* MATERIAL FOR THE TASK
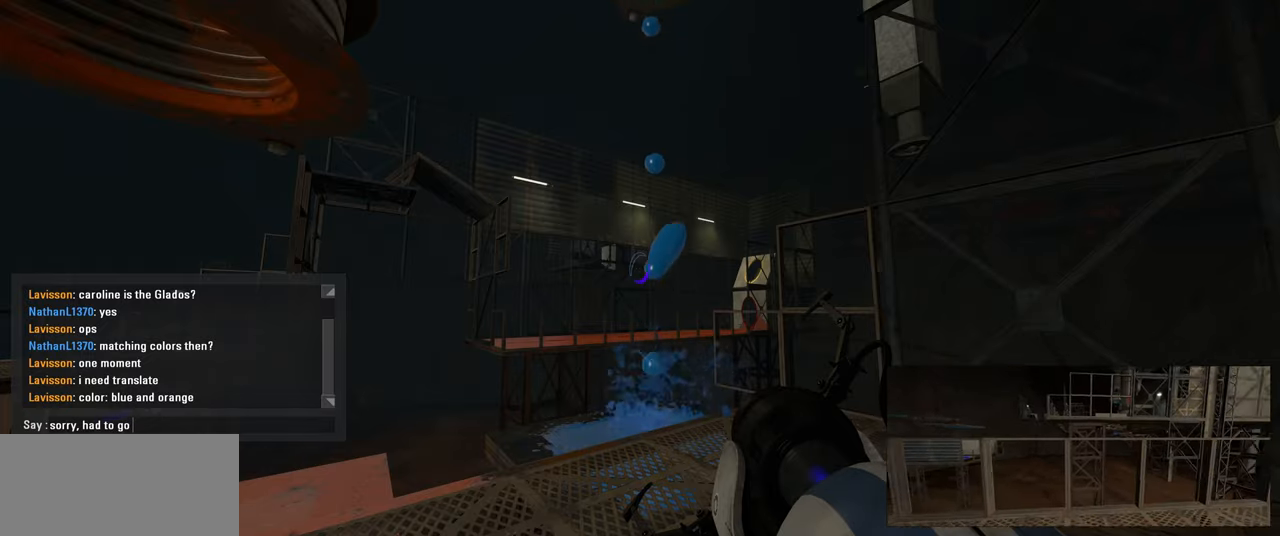
{"keys": ["e"], "mouse": [], "events": [[434, "e", "down"]]}
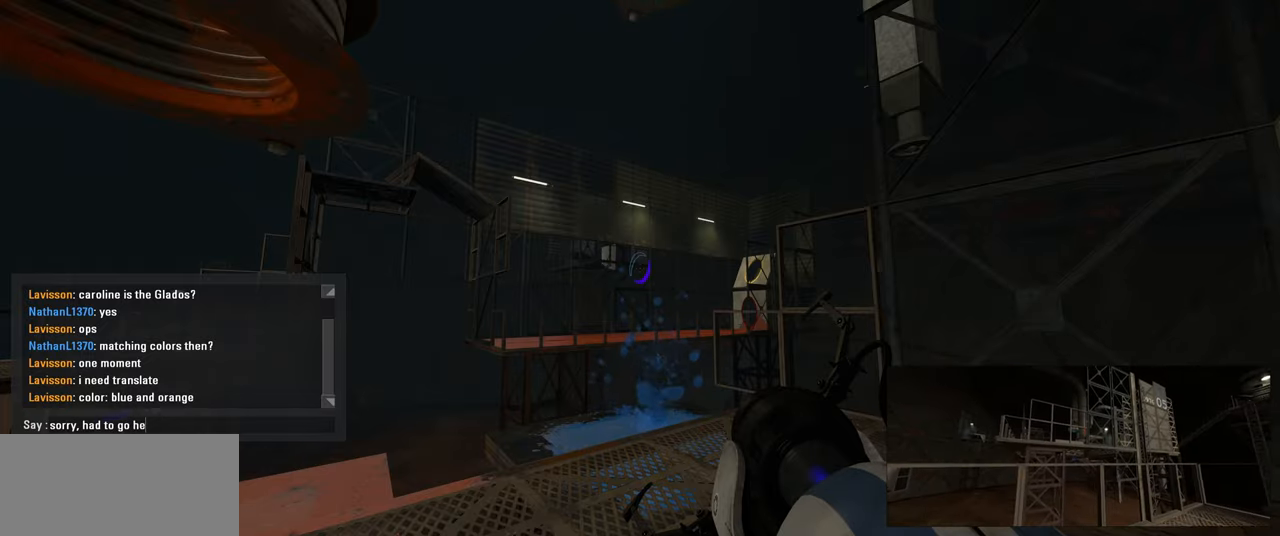
{"keys": [], "mouse": [], "events": [[17, "e", "up"], [267, "space", "down"], [350, "space", "up"]]}
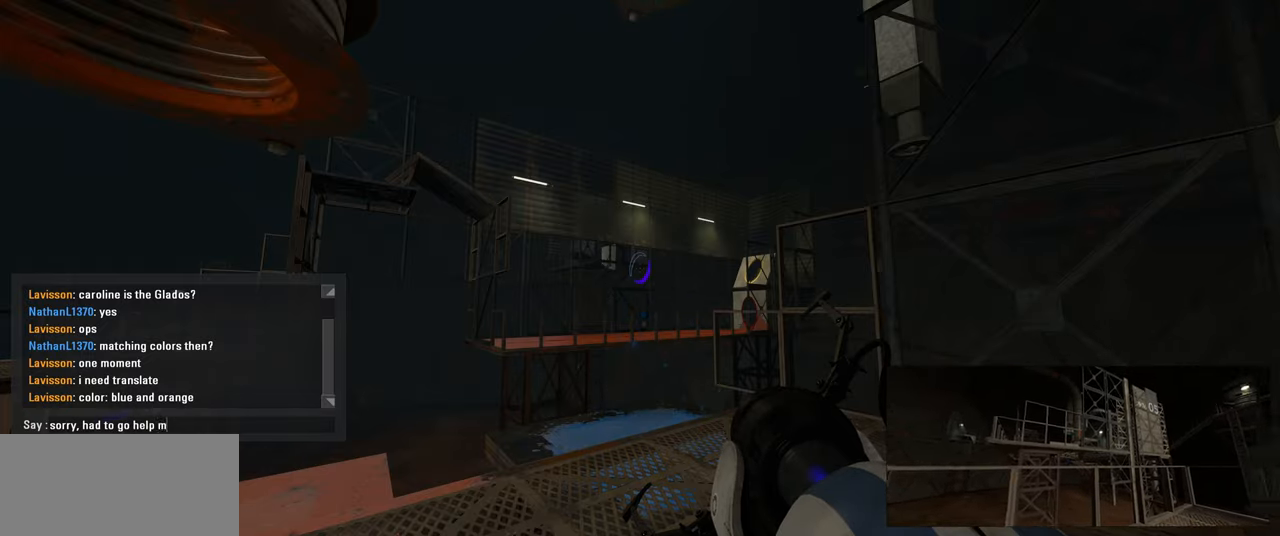
{"keys": [], "mouse": [], "events": [[234, "space", "down"], [334, "space", "up"]]}
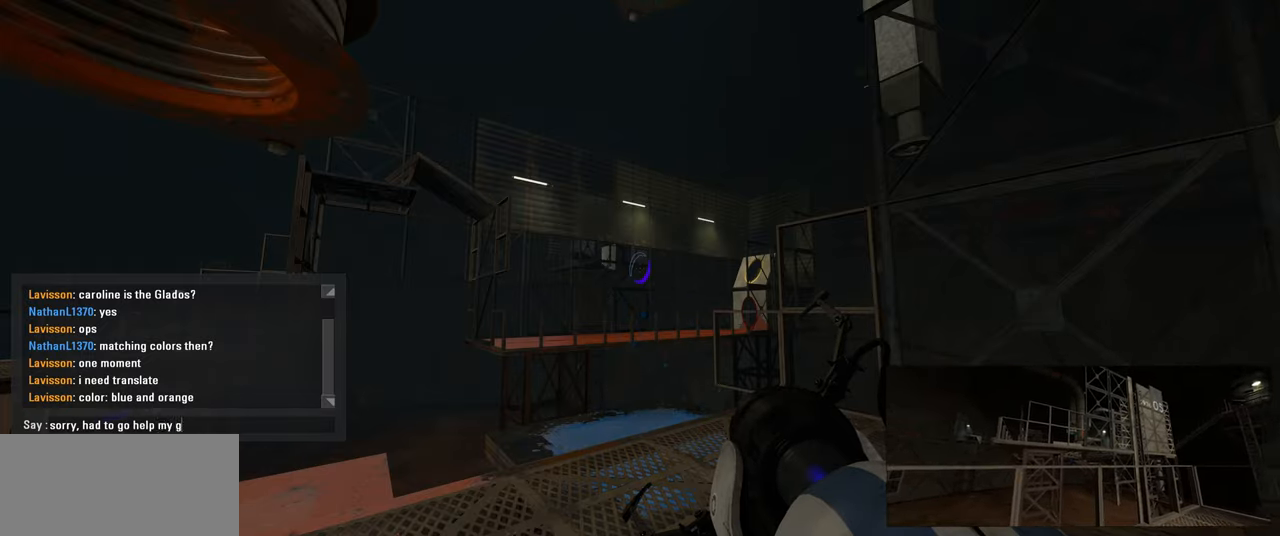
{"keys": ["d"], "mouse": [], "events": [[34, "r", "down"], [117, "r", "up"], [250, "a", "down"], [400, "a", "up"], [484, "d", "down"]]}
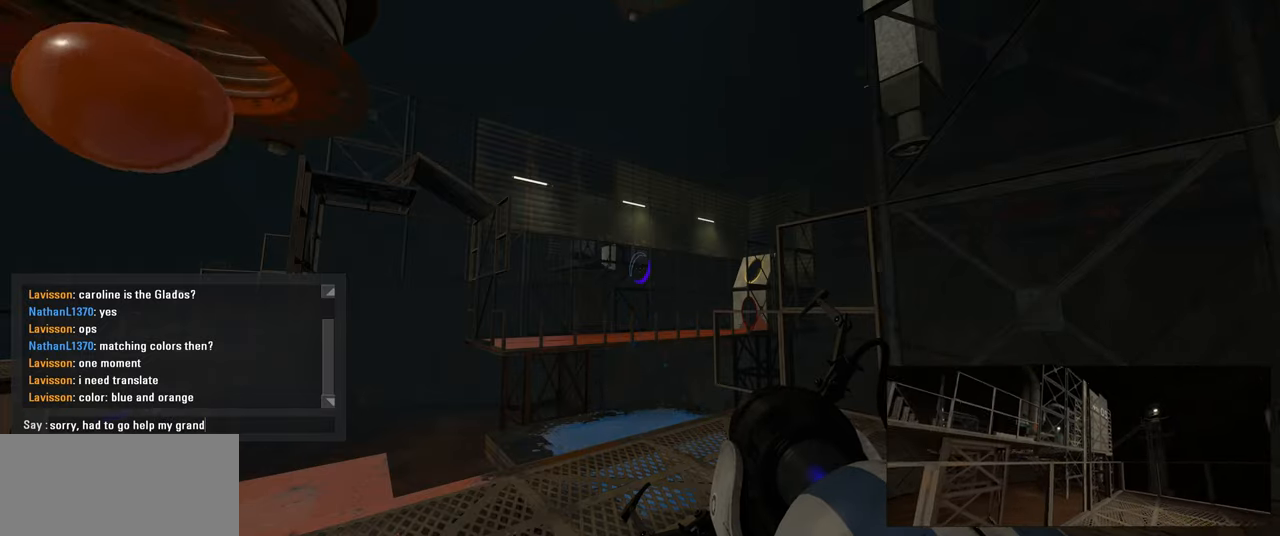
{"keys": [], "mouse": [], "events": [[67, "d", "up"], [250, "a", "down"], [350, "a", "up"]]}
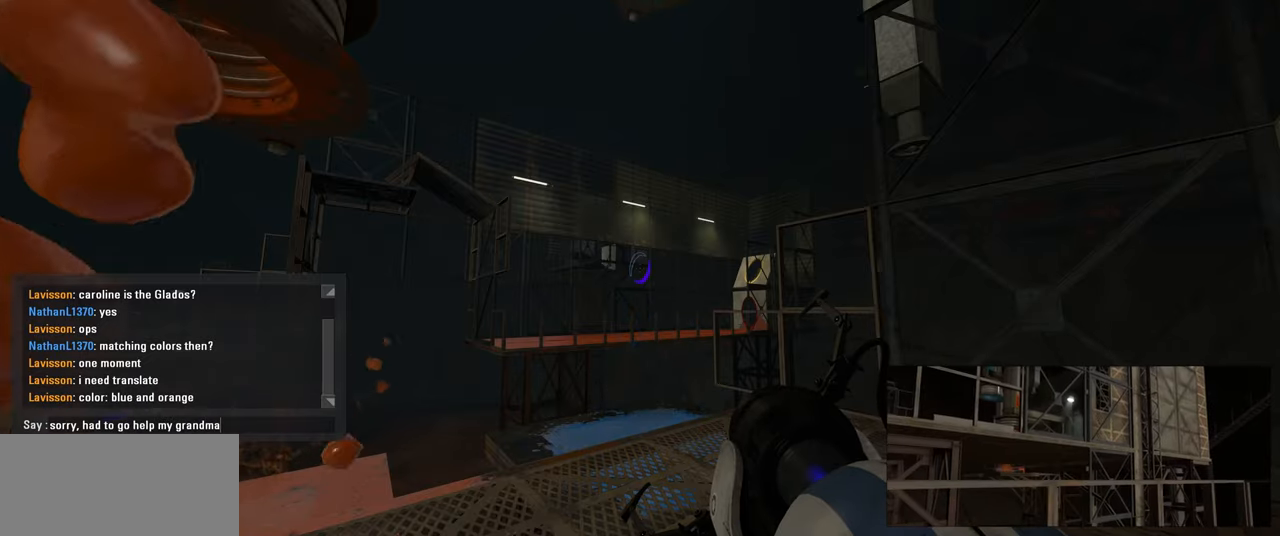
{"keys": [], "mouse": [], "events": []}
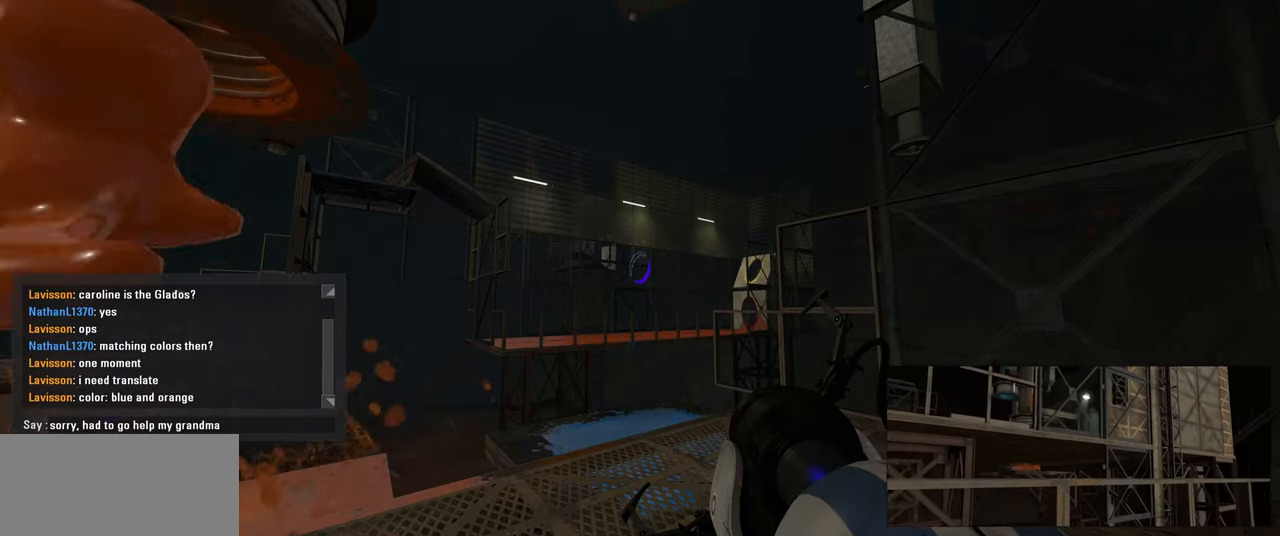
{"keys": [], "mouse": [], "events": []}
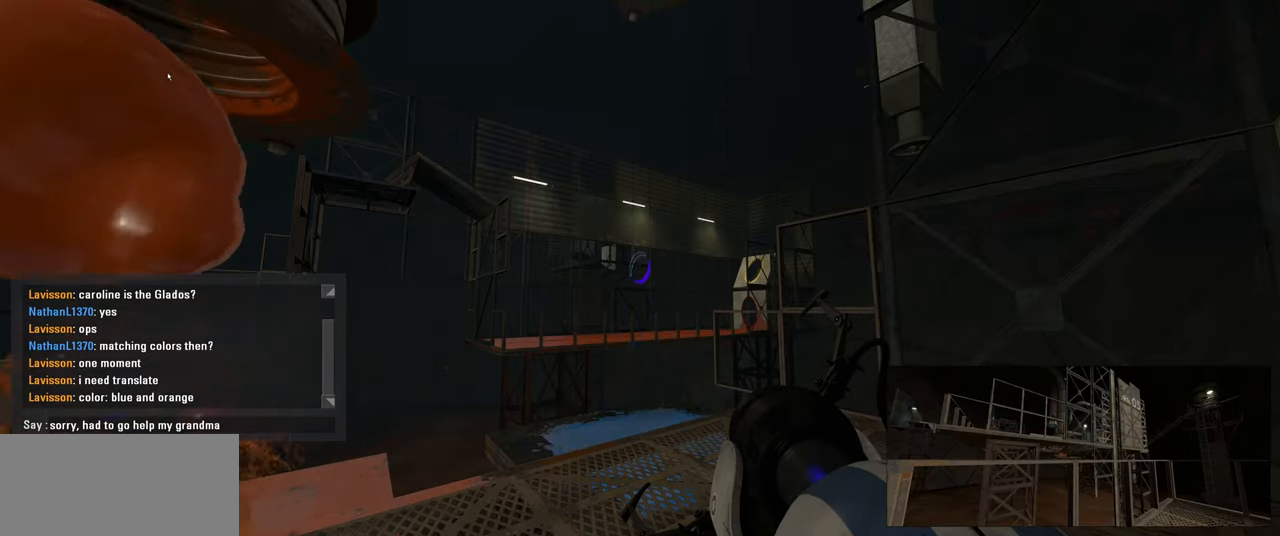
{"keys": [], "mouse": [], "events": []}
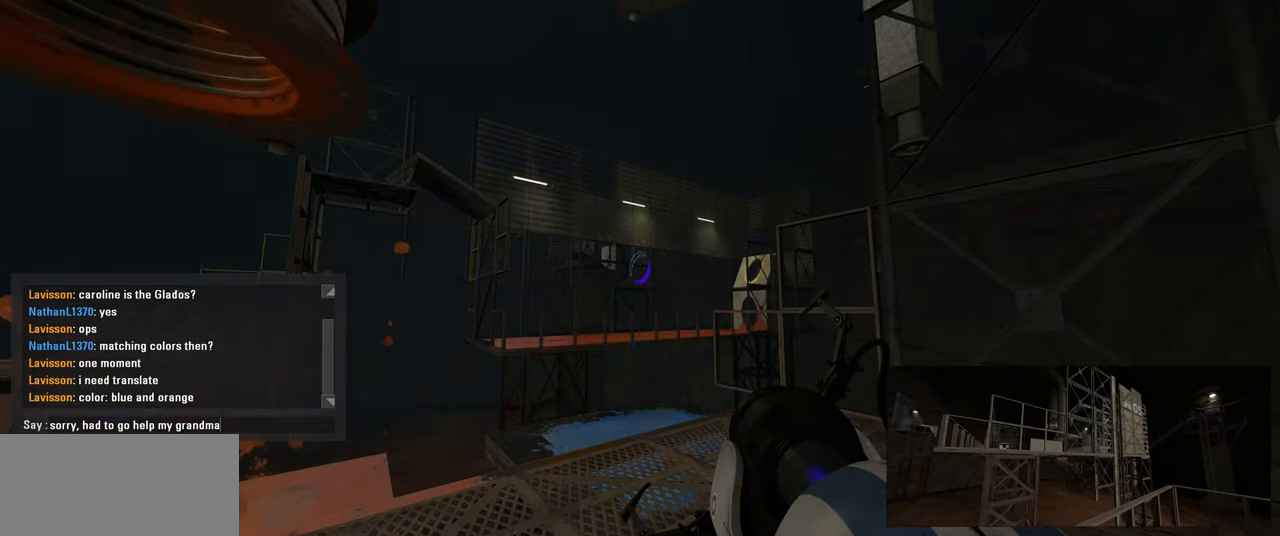
{"keys": [], "mouse": [], "events": []}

* WORK TO COMPLETE
Which lines above contain the word "space"? Copy all of them.

* TASK RESULT
{"keys": [], "mouse": [], "events": [[17, "e", "up"], [267, "space", "down"], [350, "space", "up"]]}
{"keys": [], "mouse": [], "events": [[234, "space", "down"], [334, "space", "up"]]}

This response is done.